For decades, Batman shows and movies embraced campiness because everyone assumed no one wanted to stare too deeply into the blackness of a man who lived his life for only revenge. We like our heroes a little tarnished, but not that tarnished. What Christopher Nolan gave us was something that seems even now unpalatable to modern audiences: a study of the grey line that separates a do-gooder from a madman.
Heath Ledger received so many accolades for the film in part because it’s the role that killed him, but mostly because he made the Joker a character that’s broad, over the top, and totally recognizable. There’s a scene where he kills a man with only a pencil, and yet that’s not part of the film that most makes me shudder. Inside a maelstrom of wicked insanity, there’s a kernel of our own selves, a dim, cracked mirror.

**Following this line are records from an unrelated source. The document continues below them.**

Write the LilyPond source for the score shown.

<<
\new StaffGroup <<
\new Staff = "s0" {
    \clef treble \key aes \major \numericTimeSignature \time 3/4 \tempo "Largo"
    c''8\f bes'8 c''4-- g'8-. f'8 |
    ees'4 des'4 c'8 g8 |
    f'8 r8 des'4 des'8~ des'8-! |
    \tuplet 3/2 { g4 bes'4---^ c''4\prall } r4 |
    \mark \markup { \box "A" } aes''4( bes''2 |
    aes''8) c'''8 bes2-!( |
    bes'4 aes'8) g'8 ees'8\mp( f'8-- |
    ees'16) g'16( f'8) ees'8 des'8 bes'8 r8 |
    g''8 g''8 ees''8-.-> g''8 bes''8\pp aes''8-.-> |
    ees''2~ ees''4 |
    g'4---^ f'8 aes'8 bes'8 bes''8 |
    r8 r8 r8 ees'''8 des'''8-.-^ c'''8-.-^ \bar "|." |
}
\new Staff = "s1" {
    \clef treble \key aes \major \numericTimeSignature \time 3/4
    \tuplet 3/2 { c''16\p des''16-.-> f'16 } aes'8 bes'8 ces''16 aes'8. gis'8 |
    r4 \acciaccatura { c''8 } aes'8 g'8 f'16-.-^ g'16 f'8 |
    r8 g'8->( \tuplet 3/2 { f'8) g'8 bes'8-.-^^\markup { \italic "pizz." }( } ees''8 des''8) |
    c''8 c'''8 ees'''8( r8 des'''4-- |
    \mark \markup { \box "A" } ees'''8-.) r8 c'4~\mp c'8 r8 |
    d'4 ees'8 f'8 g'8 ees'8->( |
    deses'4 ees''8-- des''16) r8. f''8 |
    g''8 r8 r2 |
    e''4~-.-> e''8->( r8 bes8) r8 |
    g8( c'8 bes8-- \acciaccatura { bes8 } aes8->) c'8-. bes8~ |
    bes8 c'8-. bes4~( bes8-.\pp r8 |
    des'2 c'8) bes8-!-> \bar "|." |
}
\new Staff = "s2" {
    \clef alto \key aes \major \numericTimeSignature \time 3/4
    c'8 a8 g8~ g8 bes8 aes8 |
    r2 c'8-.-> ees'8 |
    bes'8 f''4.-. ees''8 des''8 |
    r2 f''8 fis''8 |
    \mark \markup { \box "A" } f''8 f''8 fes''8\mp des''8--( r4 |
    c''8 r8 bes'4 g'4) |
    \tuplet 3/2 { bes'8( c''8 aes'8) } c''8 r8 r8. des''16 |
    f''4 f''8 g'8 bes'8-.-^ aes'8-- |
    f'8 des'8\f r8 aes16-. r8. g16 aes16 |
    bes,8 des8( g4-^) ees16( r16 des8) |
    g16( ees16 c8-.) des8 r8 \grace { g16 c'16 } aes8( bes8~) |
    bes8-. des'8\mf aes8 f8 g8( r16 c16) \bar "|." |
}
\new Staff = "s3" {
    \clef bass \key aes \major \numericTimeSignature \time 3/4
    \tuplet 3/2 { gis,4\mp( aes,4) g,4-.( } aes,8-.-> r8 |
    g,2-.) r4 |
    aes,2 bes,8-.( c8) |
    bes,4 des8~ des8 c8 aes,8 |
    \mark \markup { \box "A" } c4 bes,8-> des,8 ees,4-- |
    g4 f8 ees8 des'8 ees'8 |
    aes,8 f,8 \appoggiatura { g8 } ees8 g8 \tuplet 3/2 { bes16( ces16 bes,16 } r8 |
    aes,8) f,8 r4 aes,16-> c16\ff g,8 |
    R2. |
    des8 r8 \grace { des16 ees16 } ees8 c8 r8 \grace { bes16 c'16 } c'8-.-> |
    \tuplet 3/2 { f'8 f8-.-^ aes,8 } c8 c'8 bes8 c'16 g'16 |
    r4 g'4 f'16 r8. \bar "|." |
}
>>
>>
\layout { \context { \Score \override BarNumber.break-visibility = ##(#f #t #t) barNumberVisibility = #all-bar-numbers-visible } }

In Batman Begins, Bruce Wayne choose the bat because it’s a symbol, fear in the darkness. In The Dark Knight, he has to choose a darker symbol still: sin. He takes the wrongs of another on his back so that the cause can remain unblemished, so that the city he loves will believe in goodness even if they see only evil in him.
Unsettling symbols like that aren’t found often in movies at all, never mind populist action fare. How is it possible that a movie this dark made a billion dollars at the box office? Maybe moviegoers want truth more than Hollywood suspects. But probably only when it shows up riding a cool motorcycle.